Let $\mathcal{X} \subset \mathbb{R}^n$ be a finite set and the mapping $\Phi : \mathcal{X} \rightarrow \mathcal{X}$ be defined as follows:
$\Phi(x) := \{y \in \mathcal{X} \mid J(y,x) \leq J(z,x), \, \forall z \in \mathcal{X} \}$
with $J : \mathcal{X} \times \mathcal{X} \rightarrow \mathbb{R}$ two-argument function. I'm not sure about the existence of a fixed point for $\Phi$, but I do not even have a suitable counterexample.
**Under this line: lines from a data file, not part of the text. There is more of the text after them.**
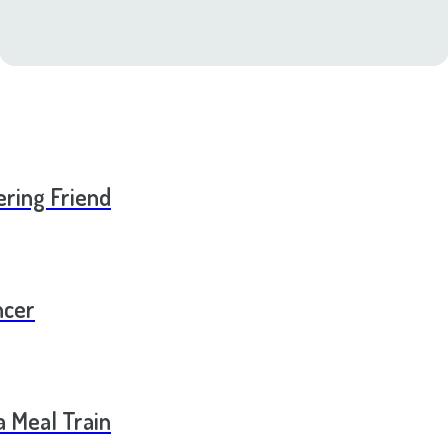
ering Friend
ncer
a Meal Train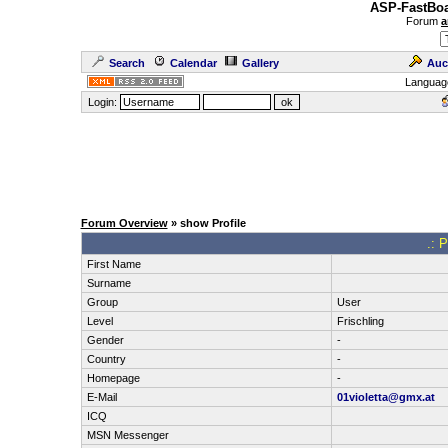
ASP-FastBoa
Forum
a
Search
Calendar
Gallery
Auc
Languag
Login:
Forum Overview
» show Profile
.: P
First Name
Surname
Group
User
Level
Frischling
Gender
-
Country
-
Homepage
-
E-Mail
01violetta@gmx.at
ICQ
MSN Messenger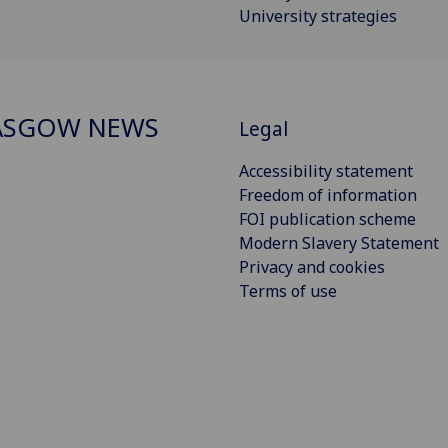
University strategies
ASGOW NEWS
Legal
Accessibility statement
Freedom of information
FOI publication scheme
Modern Slavery Statement
Privacy and cookies
Terms of use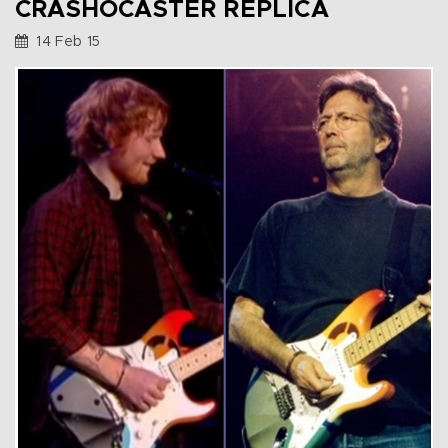
CRASHOCASTER REPLICA
14 Feb 15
Any suggestions/intuitions? Thank you in advance.
Without further assumptions I think you cannot guarantee the existence of a fixed point. Consider, for example, $X= \{1, \ldots, m\}$ for some $m>1$, and let $J(i, j) := |i - (j+1)|$, if $j < m$, $J(i, m) := |i - 1|$. Then $\Phi(j) = \{j+1\}$, if $j < m$, and $\Phi(m) = \{1\}$, and there is no $j \in \{1, \ldots, m\}$ such that $j\in \Phi(j)$.
If you prefer to use a finite subset of $\mathbb{R}^n$ with $n>1$, let $X := \{x_1, \ldots, x_m\} \subset\mathbb{R}^n$ and define the function $J$ as above (with obvious modifications, i.e. $J(x_i, x_j) := |i - (j+1)|$ if $j<m$, etc.).